Un sourire amusé s'étira sur ses lèvres. Doucement, il posa sa main sur ma tête, comme un encouragement.
— Elle m'a beaucoup parlé de toi par le passé. Alors, fais attention, parce qu'elle est une chienne très fidèle, mais également très sauvage.
— Elle vous a parlé de moi ?
Sa façon de parler me faisait croire que cela faisait depuis des mois, voire des années, qu'Oanelle me connaissait. Et c'était un peu flippant.
D'ailleurs, cette dernière revenait.
— Je t'aurai prévenu.
Et il s'éloigna de moi pour laisser Oanelle m'apporter un verre d'eau.
— Oanelle, depuis quand me connais-tu ?
Elle se tourna vers Hunter, la peur dans les yeux.
— Tu lui as dit. Tu lui as vraiment dit...
— Je n'ai fait qu'aborder le sujet.
Elle me regarda de nouveau.
— Je ne suis pas une harceleuse, Hella.
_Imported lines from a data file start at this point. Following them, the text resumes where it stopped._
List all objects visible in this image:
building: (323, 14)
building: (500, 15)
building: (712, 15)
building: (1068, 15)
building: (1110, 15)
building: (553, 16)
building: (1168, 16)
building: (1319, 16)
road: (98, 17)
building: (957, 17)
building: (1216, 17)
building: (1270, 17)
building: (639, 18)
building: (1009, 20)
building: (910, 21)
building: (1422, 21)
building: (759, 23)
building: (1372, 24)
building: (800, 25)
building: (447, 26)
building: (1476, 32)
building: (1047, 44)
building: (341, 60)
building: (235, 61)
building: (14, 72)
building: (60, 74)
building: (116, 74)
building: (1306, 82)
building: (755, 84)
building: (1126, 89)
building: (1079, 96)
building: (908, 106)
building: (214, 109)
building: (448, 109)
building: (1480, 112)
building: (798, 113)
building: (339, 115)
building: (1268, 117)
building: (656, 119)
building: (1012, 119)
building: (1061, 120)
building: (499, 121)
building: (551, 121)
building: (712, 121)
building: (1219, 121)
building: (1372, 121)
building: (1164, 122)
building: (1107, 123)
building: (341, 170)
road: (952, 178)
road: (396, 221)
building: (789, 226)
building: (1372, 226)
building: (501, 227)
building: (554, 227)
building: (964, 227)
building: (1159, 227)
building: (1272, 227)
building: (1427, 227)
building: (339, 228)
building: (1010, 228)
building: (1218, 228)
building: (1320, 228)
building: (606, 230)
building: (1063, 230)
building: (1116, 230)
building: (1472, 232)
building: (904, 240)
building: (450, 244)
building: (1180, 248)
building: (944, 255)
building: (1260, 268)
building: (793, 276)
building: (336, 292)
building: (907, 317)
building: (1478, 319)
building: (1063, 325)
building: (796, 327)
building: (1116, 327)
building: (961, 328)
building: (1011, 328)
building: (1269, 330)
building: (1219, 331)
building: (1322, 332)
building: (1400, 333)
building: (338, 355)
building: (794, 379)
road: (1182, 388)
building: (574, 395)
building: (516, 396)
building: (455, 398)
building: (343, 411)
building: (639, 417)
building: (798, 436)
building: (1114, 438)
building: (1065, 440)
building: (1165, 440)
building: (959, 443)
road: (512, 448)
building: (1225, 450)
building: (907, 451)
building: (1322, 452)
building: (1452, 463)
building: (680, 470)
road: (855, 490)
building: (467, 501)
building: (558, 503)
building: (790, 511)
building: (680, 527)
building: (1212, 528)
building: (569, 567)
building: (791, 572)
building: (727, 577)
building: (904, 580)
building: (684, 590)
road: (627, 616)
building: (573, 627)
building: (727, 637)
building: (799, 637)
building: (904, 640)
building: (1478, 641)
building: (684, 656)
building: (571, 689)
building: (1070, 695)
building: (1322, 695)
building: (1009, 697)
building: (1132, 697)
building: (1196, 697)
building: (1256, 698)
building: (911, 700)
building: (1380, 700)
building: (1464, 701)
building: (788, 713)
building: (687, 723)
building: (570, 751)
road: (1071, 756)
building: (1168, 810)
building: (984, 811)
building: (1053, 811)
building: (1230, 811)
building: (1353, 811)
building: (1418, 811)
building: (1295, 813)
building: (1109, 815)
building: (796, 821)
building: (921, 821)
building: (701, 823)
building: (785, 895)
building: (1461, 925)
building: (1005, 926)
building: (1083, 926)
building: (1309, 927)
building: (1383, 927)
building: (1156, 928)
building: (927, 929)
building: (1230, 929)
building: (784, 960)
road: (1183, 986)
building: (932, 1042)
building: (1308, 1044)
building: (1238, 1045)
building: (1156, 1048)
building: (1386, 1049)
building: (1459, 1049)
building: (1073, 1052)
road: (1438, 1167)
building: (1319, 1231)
C'est simplement que depuis ce jour où tu m'as donné une sucette à la violette, j'ai toujours eu envie d'être ton amie.
Un silence se posa dans la salle alors que je battais des cils d'incompréhension. Je me souvenais bien de lui avoir offert une sucette, mais c'était il y a deux ans, un moment que j'avais regretté alors que je m'étais rendu compte qu'il avait s'agit de ma dernière. Et les sucettes à la violette, j'adorais ça, principalement parce qu'elles avaient une couleur violette.
— Et il est possible que je t'aie suivi pour connaitre ton adresse. Enfin, tes adresses.
— Quoi !?
Elle baissa la tête alors que Michael faisait également son entrée. En nous voyant tous silencieux, il devina aisément la situation.
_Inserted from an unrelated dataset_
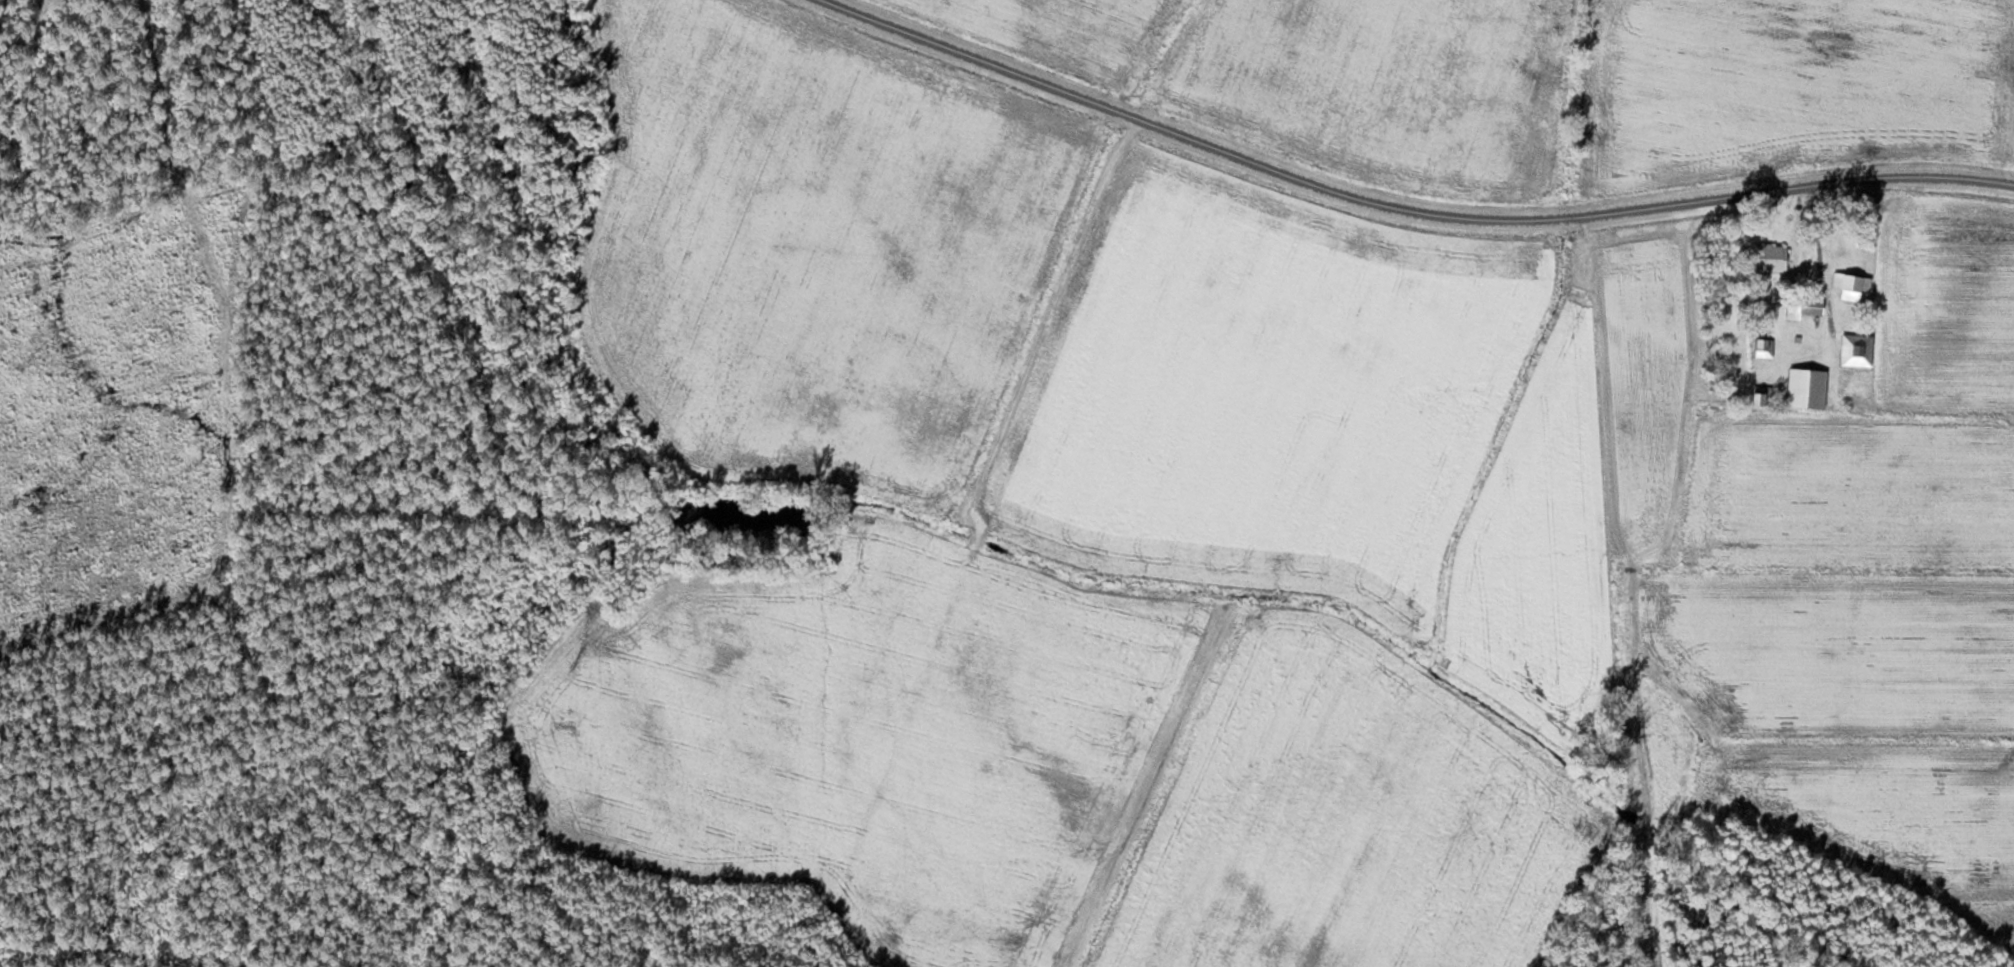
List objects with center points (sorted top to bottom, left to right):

— Elle t'a enfin avoué qu'elle te stalkait depuis presque trois ans ?
— Je ne suis pas une harceleuse ! s'emporta Oanelle.
— Alors, la suivre presque tous les jours, emprunter tous les livres qu'elle a pris à la bibliothèque, n'acheter que des bonbons à la violette et refaire ta chambre pour qu'elle ressemble à la sienne, c'est un comportement normal peut-être ?
Et voilà, là j'avais peur. Je me levai du canapé, les jambes suffisamment en forme pour pouvoir m'enfuir en cas de problème. Enfin, si j'oubliais mon désir de retrouver mon lit. Mais Hunter, dans mon dos, se saisit de mes épaules.
— Ne t'en fais pas, Hella, nous ferons en sorte qu'elle ne vienne plus si tu promets de ne plus t'approcher d'elle.
— Mais allez vous faire foutre !
Une fois prononcé, je regrettai immédiatement ces mots. Oanelle paraissait heureuse, Michael désespéré et Hunter amusé, tandis que moi je rejoignais le désespoir de Michael. En entendant Hunter me proposer un deal qui me donnait l'impression d'avoir été prise pour une pauvre fille incapable de se défendre toute seule, ça avait été plus fort que moi. Je l'avais simplement rembarré.
« Rah, et puis ce mal de tête qui ne veut pas partir ! »
Oanelle s'approcha de moi et je me cachai immédiatement derrière Hunter. C'était bien la peine d'avoir prononcé de tels mots pour ensuite me servir de lui comme d'un bouclier.
— Je vais rentrer.
— Attends Hella. Le médecin a dit que tu as peut-être pris de la drogue. Tu faisais une sorte d'overdose, enfin je crois, expliqua Oanelle tout en ayant l'air de chercher des excuses pour me faire rester un peu plus longtemps.
De la drogue ? En sachant que j'avais tendance à manger tout ce que l'on me proposait ou bien même des bonbons que je trouvais par terre dans leur emballage, ce n'était pas impossible. Mais aujourd'hui, à l'exception du bonbon de ce vieillard... Le bonbon du vieillard !
« Bon, normalement les effets d'une drogue s'estompent. Et puis Strix en a déjà pris plusieurs fois et elle n'est pas morte. Et c'est toujours moi qui la gère après donc c'est cool, je sais comment me prendre en charge. Enfin, je crois », du moins je l'espérais vraiment.
— Je n'ai pris aucune drogue, mais j'ai mangé beaucoup de gâteaux alors j'ai dû faire un genre d'indigestion. Du coup, je vais tout de même rentrer, mon amie doit m'attendre.
Cette explication n'était pas impossible non plus à vrai dire. Et je parvenais même à m'en convaincre. Après tout, un vieillard ne droguerait jamais une innocente étudiante, non ?
Oanelle eut un regard triste, décorant son visage empreint dans la culpabilité. Certains auraient trouvé ça mignon, pas moi. Qu'avait-elle vu dans ma vie depuis ces trois dernières années ?
« Ne t'en fais pas, Hella, tous tes secrets sont bien gardés. Enfin, j'espère... »
— Très bien. Michael, ramène-la, ordonna Hunter.
Et Michael, non sans un grognement énervé, accepta de me raccompagner en voiture.